• MATERIAL PROVIDED:
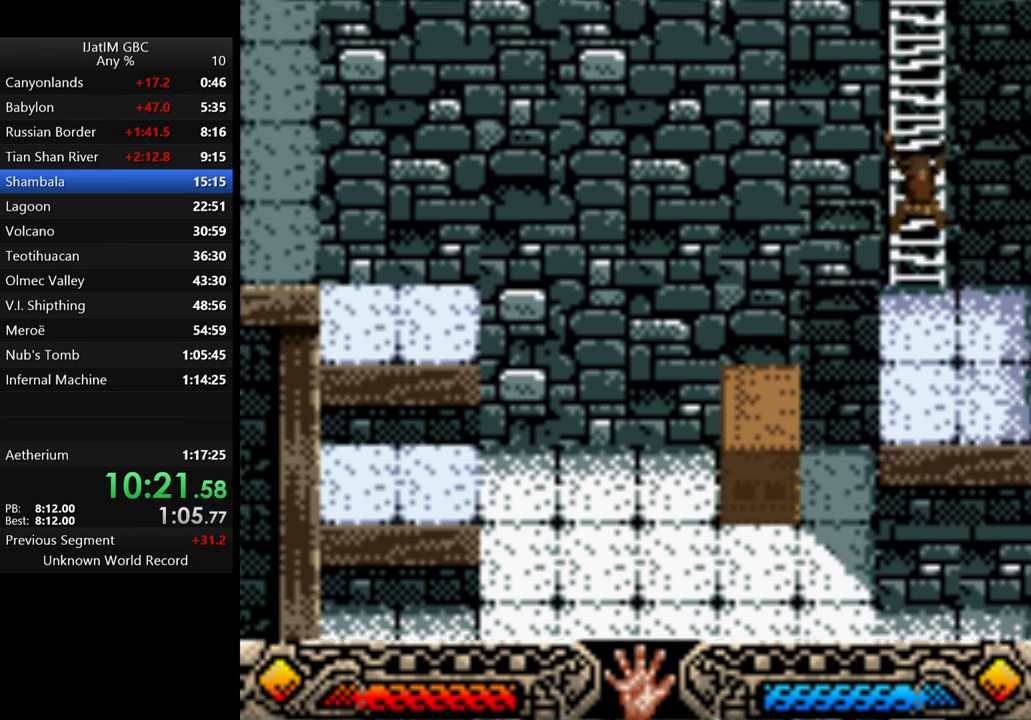
Gameplay with a controller (Xbox layout); each line is a JSON object with the inputs held at the frame after it. "events" lists button and stick changes between this image and that frame as [ms after this image, input, new state], when the widget could be followed in between. Not read: R3.
{"buttons": [], "left_stick": "up", "right_stick": "center", "events": []}
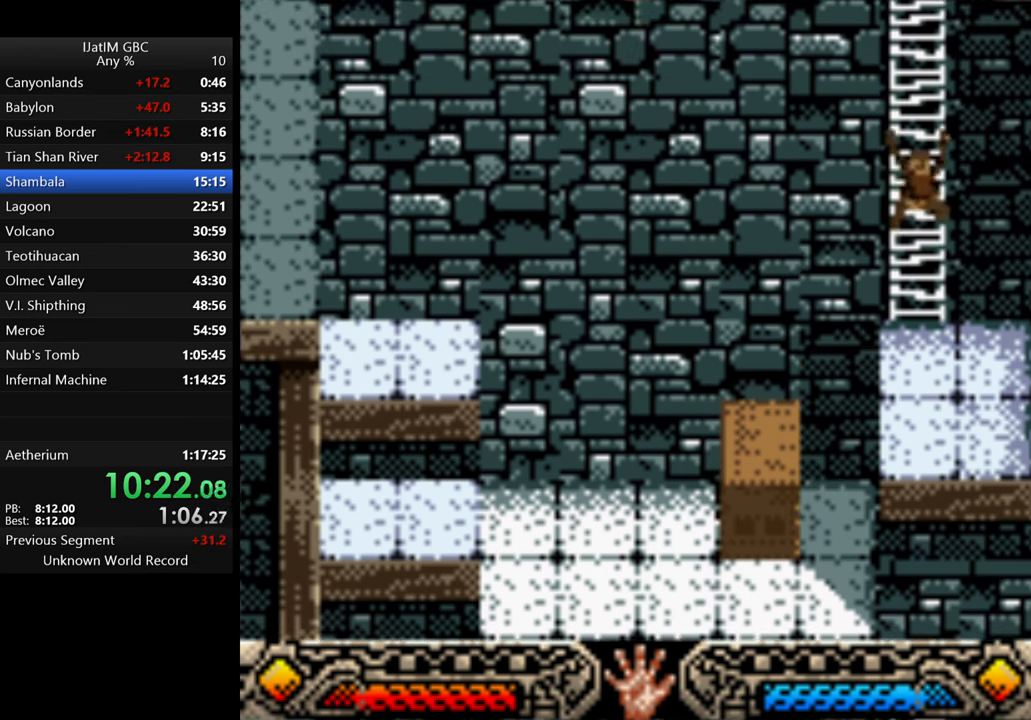
{"buttons": [], "left_stick": "up", "right_stick": "center", "events": []}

• WHAT IS REQUIRED:
Reproduce every line of the material precisely, omitting its pictures.

• SOLUTION TO THIS TASK:
Gameplay with a controller (Xbox layout); each line is a JSON object with the inputs held at the frame after it. "events" lists button and stick changes between this image and that frame as [ms after this image, input, new state], when the widget could be followed in between. Not read: R3.
{"buttons": [], "left_stick": "up", "right_stick": "center", "events": []}
{"buttons": [], "left_stick": "up", "right_stick": "center", "events": []}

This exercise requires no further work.